Some corneal changes associated with chronic corneal trauma and irritation (such as corneal fibrosis, vascularisation and pigmentation) have been reported to stop progressing and even improve following medial canthoplasty and topical treatment (Figures 6B, 6C, 6E, 6F and 8) (Allgoewer et al., 2016). It is common for these patients to be started on long-term treatment with topical lacrimostimulants/immunomodulators, such as cyclosporin A or tacrolimus, which have been shown to reduce corneal pigmentation and inflammation, thereby enhancing corneal transparency and improving vision (Crasta et al., 2023).
Medial canthoplasties have a significant impact on the conformation of patients who undergo this procedure, resulting in considerable changes to their appearance (Figures 6A, 6D, 9A and 9B). While this intended outcome does not influence the clinical decision to choose this surgical technique when indicated, it does significantly affect the owners. Therefore, it is important to ensure that owners are fully informed about the cosmetic results of the procedure.
A survey of owners of brachycephalic dogs that had undergone medial canthoplasty documented that owners were very satisfied with both the clinical and cosmetic outcomes. Following this procedure, owners reported a reduction in the need for periocular cleaning, decreased ocular discharge and improved ocular comfort (Andrews et al., 2023).
Conclusion
Medial canthoplasty is a surgical technique performed in brachycephalic dogs that corrects, with minimal complications, the anatomical abnormalities of the eyelids that cause ocular surface disease and vision impairment. It plays an important role in managing BOS and, alongside medication, improves the comfort and quality of life for individuals undergoing this procedure.
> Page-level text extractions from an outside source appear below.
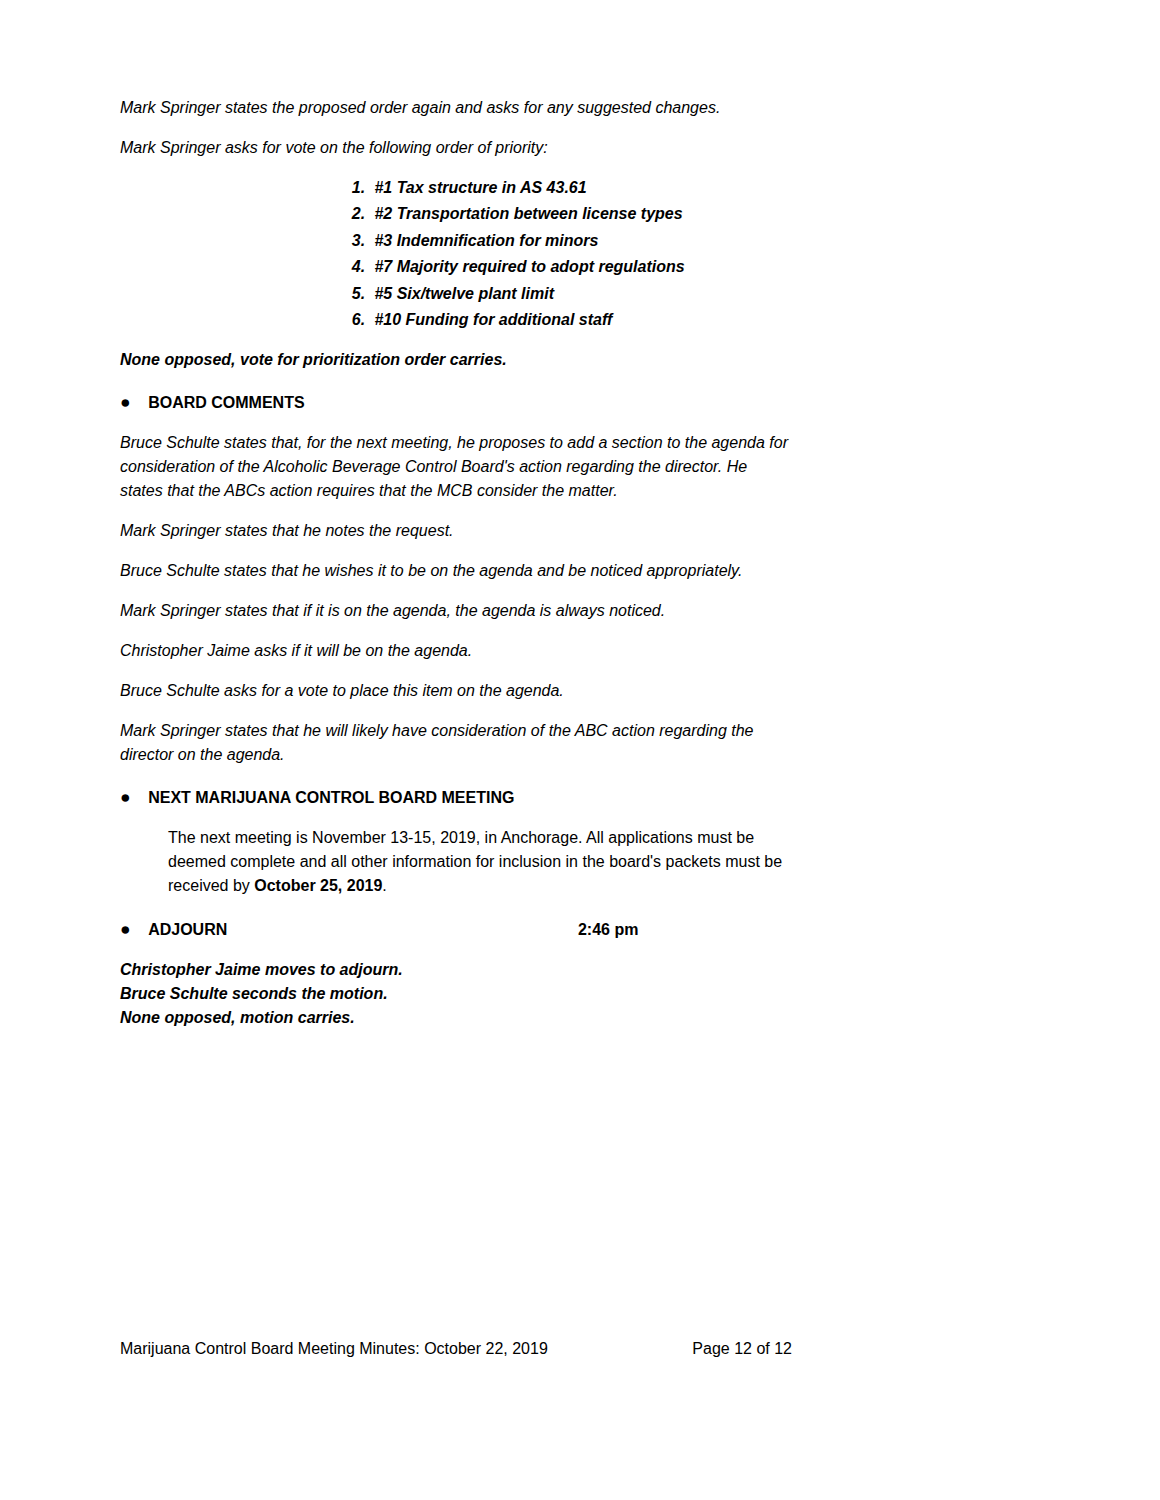Mark Springer states the proposed order again and asks for any suggested changes.
Mark Springer asks for vote on the following order of priority:
#1 Tax structure in AS 43.61
#2 Transportation between license types
#3 Indemnification for minors
#7 Majority required to adopt regulations
#5 Six/twelve plant limit
#10 Funding for additional staff
None opposed, vote for prioritization order carries.
●BOARD COMMENTS
Bruce Schulte states that, for the next meeting, he proposes to add a section to the agenda for consideration of the Alcoholic Beverage Control Board's action regarding the director. He states that the ABCs action requires that the MCB consider the matter.
Mark Springer states that he notes the request.
Bruce Schulte states that he wishes it to be on the agenda and be noticed appropriately.
Mark Springer states that if it is on the agenda, the agenda is always noticed.
Christopher Jaime asks if it will be on the agenda.
Bruce Schulte asks for a vote to place this item on the agenda.
Mark Springer states that he will likely have consideration of the ABC action regarding the director on the agenda.
●NEXT MARIJUANA CONTROL BOARD MEETING
The next meeting is November 13-15, 2019, in Anchorage. All applications must be deemed complete and all other information for inclusion in the board's packets must be received by October 25, 2019.
●ADJOURN
2:46 pm
Christopher Jaime moves to adjourn.
Bruce Schulte seconds the motion.
None opposed, motion carries.
Marijuana Control Board Meeting Minutes: October 22, 2019 Page 12 of 12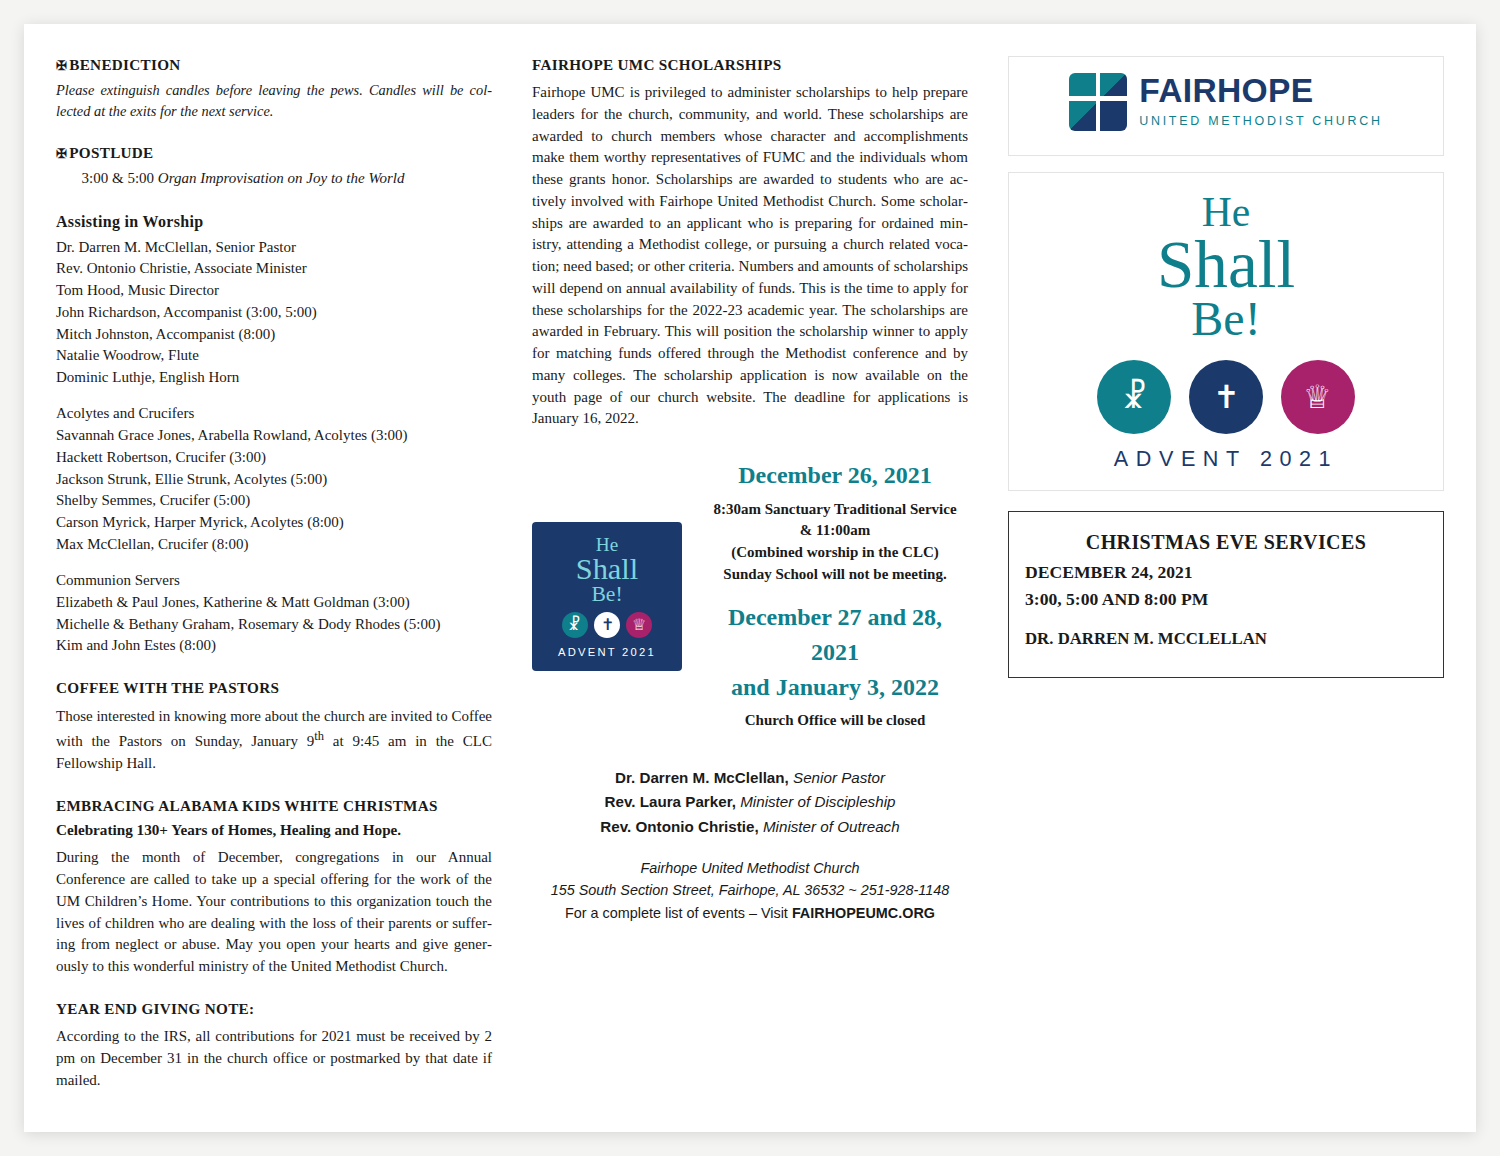✠BENEDICTION
Please extinguish candles before leaving the pews. Candles will be collected at the exits for the next service.
✠POSTLUDE
3:00 & 5:00 Organ Improvisation on Joy to the World
Assisting in Worship
Dr. Darren M. McClellan, Senior Pastor
Rev. Ontonio Christie, Associate Minister
Tom Hood, Music Director
John Richardson, Accompanist (3:00, 5:00)
Mitch Johnston, Accompanist (8:00)
Natalie Woodrow, Flute
Dominic Luthje, English Horn
Acolytes and Crucifers
Savannah Grace Jones, Arabella Rowland, Acolytes (3:00)
Hackett Robertson, Crucifer (3:00)
Jackson Strunk, Ellie Strunk, Acolytes (5:00)
Shelby Semmes, Crucifer (5:00)
Carson Myrick, Harper Myrick, Acolytes (8:00)
Max McClellan, Crucifer (8:00)
Communion Servers
Elizabeth & Paul Jones, Katherine & Matt Goldman (3:00)
Michelle & Bethany Graham, Rosemary & Dody Rhodes (5:00)
Kim and John Estes (8:00)
COFFEE WITH THE PASTORS
Those interested in knowing more about the church are invited to Coffee with the Pastors on Sunday, January 9th at 9:45 am in the CLC Fellowship Hall.
EMBRACING ALABAMA KIDS WHITE CHRISTMAS
Celebrating 130+ Years of Homes, Healing and Hope.
During the month of December, congregations in our Annual Conference are called to take up a special offering for the work of the UM Children’s Home. Your contributions to this organization touch the lives of children who are dealing with the loss of their parents or suffering from neglect or abuse. May you open your hearts and give generously to this wonderful ministry of the United Methodist Church.
YEAR END GIVING NOTE:
According to the IRS, all contributions for 2021 must be received by 2 pm on December 31 in the church office or postmarked by that date if mailed.
FAIRHOPE UMC SCHOLARSHIPS
Fairhope UMC is privileged to administer scholarships to help prepare leaders for the church, community, and world. These scholarships are awarded to church members whose character and accomplishments make them worthy representatives of FUMC and the individuals whom these grants honor. Scholarships are awarded to students who are actively involved with Fairhope United Methodist Church. Some scholarships are awarded to an applicant who is preparing for ordained ministry, attending a Methodist college, or pursuing a church related vocation; need based; or other criteria. Numbers and amounts of scholarships will depend on annual availability of funds. This is the time to apply for these scholarships for the 2022-23 academic year. The scholarships are awarded in February. This will position the scholarship winner to apply for matching funds offered through the Methodist conference and by many colleges. The scholarship application is now available on the youth page of our church website. The deadline for applications is January 16, 2022.
He Shall Be!
☧ ✝ ♕
Advent 2021
December 26, 2021
8:30am Sanctuary Traditional Service
& 11:00am
(Combined worship in the CLC)
Sunday School will not be meeting.
December 27 and 28, 2021
and January 3, 2022
Church Office will be closed
Dr. Darren M. McClellan, Senior Pastor
Rev. Laura Parker, Minister of Discipleship
Rev. Ontonio Christie, Minister of Outreach
Fairhope United Methodist Church
155 South Section Street, Fairhope, AL 36532 ~ 251-928-1148
For a complete list of events – Visit FAIRHOPEUMC.ORG
FAIRHOPE
United Methodist Church
He Shall Be!
☧ ✝ ♕
Advent 2021
Christmas Eve Services
December 24, 2021
3:00, 5:00 and 8:00 PM
Dr. Darren M. McClellan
Although the literature on BOS and medial canthoplasty primarily documents canine cases, feline breeds with marked brachycephaly, such as the Persian, also present with associated ocular surface disease (O’Neill et al., 2019). Given that the anatomy of the cat’s medial canthus is similar to that of the dog, the surgical technique in cats is presumed to be similar to that described for dogs, with potentially similar benefits based on the authors’ experience.
Since medical management alone is insufficient to improve ocular surface health and halt the progression of clinical signs associated with BOS, medial canthoplasty should be recommended for all canine patients with BOS-related ocular surface disease. It should also be considered for brachycephalic patients without overt ocular surface disease to reduce the incidence of corneal disease associated with BOS.